“For me it takes courage of conviction and belief to sometimes stay within something, like a political party where you have very different views within that, and fight for what you believe in,” Jonathan Gullis declared at the time of Lee Anderson’s defection to Reform. There was, he insisted, “absolutely not a cat’s hell in chance” he would follow suit.
Just weeks ago, the former Tory MP for Stoke-on-Trent North told the Daily Expresso podcast that he was “more interested in fighting for what Conservatism actually is” than in joining Reform UK. And then, with impressive speed, he left the Tories and joined Reform.
A series of defections have marked the past week or so on the political right. From three former MPs, including Gullis, Lia Nici and Chris Green, to the former Conservative business and Scotland Office Minister Lord Malcolm Offord, all making the switch from the Conservative Party to Reform UK.
So far former Tories seem to have been welcomed with open arms by Reform UK. Over the past year one switched straight over onto their green benches in Danny Kruger, another in Sarah Pochin secured her seat after joining Reform in March this year having previously been a Tory councillor. And recently Farage has issued an invitation to Robert Jenrick to talk about swapping teams – something readily dismissed by the shadow justice secretary.
Over the weekend, the latest was the still-Lord Offord announcing he will step down from the Lords in order to stand as a Reform MSP. He claims that the “fundamental reform” Scotland needs “requires a new, principled party”. Resigning his peerage on defection is the correct thing to do. Who knows if it would be happening if Offord did not have elected political ambitions (members of the Lords are barred from becoming members of the Scottish Parliament), but even if it is a by-product, it is a good one. If only he could now persuade the unelected Reform MP for East Wiltshire to follow suit, do the honourable thing and offer his constituents an MP whose platform they actually supported.
But the question of whether or not to stand down is far from the only confusion within Reform’s collection of Conservative defectors.
For while Offord resigns to pursue a Reform candidacy in Scotland, Zia Yusuf had only recently assured Reform supporters that the party would not prioritise ‘failed former Tories’ in selections.
If the Reform policy chief’s line doesn’t survive, as it seems destined not to, it would not be the first time Yusuf has been overruled by Nigel Farage. Take the recent approach to Jenrick, for example. It was only in June that Reform’s policy chief launched into a twitter tirade against the shadow justice secretary, accusing him of faking a right wing pivot.
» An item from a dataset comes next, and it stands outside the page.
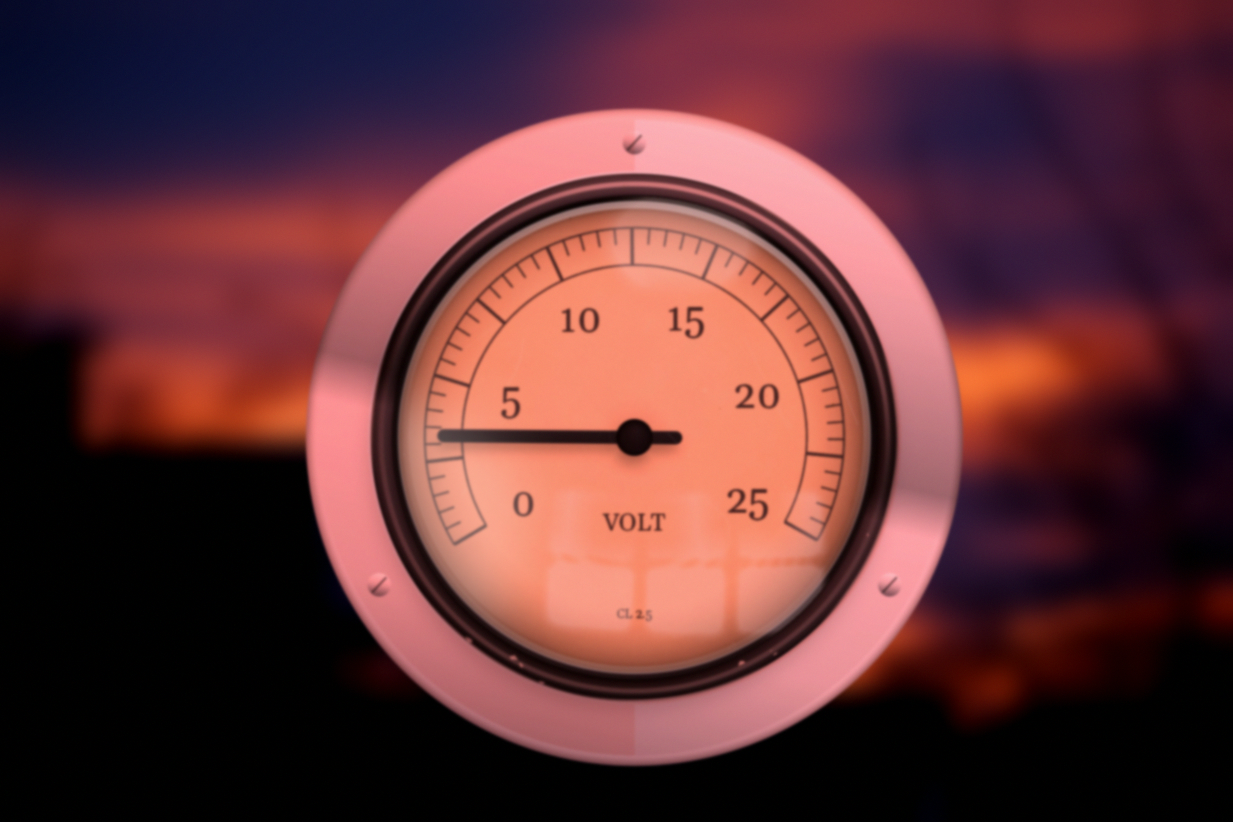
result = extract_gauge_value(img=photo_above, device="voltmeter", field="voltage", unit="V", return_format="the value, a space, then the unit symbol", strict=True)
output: 3.25 V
Now Yusuf’s party leader is actively welcoming the idea of discussions with the very same man. Happy camp?
But it seems everyone is at it with Labour set to reward their Tory defector, Iceland boss Richard Walker, a peerage. That’s the same Richard Walker who was on the Tory candidate list in 2023 hunting for a safe blue seat, now sitting in the House of Lords as a Labour peer.
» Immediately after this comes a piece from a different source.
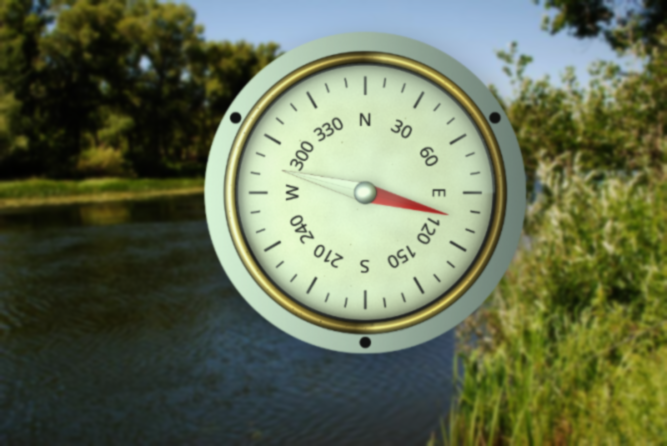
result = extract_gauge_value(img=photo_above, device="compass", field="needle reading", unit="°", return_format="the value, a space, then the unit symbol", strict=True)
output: 105 °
Any defection is one too many, whether that is losing elected Conservatives, those who volunteer or those who end up with a peerage. It is a personal choice and I’m sure for some a deeply conflicting and difficult one. But for others, when reading their departing messages, one wonders about the true motivation for only now joining Reform UK while they continue ahead in the polls, and not when the party existed with pretty much the same policy platform more than a year ago.
Take Gullis, whose departure has been tinged with sadness amongst those in the Tory parliamentary party. The former MP, who stood to keep his seat in the 2024 general election against a Reform candidate, cited the party’s pursuit of a Net Zero agenda as a key reason for his move. Yet under Kemi Badenoch, the Tories lately have hardly been an enthusiastic disciple of Net Zero targets – one of her first major announcements was to declare earlier deadlines “impossible”. If Gullis simply prefers Reform, he might say so openly; but to dress it up as a response to policies the party is already unpicking is a matter of choice.
I can’t help but be cynical and say it strikes as a politics of convenience, just as it is a politics of convenience for Reform to embrace Tory defectors when it suits, stand them as candidates when it suits, block them when it doesn’t, and turn a blind eye to whether they vacate the positions they won as Conservatives.
You may very well be furious with the behaviour of previous Tory governments, but that is not changed by joining Reform UK. Instead think of the words of Gullis back in 2023: “It takes courage of conviction and belief to sometimes stay within something… and fight for what you believe in.”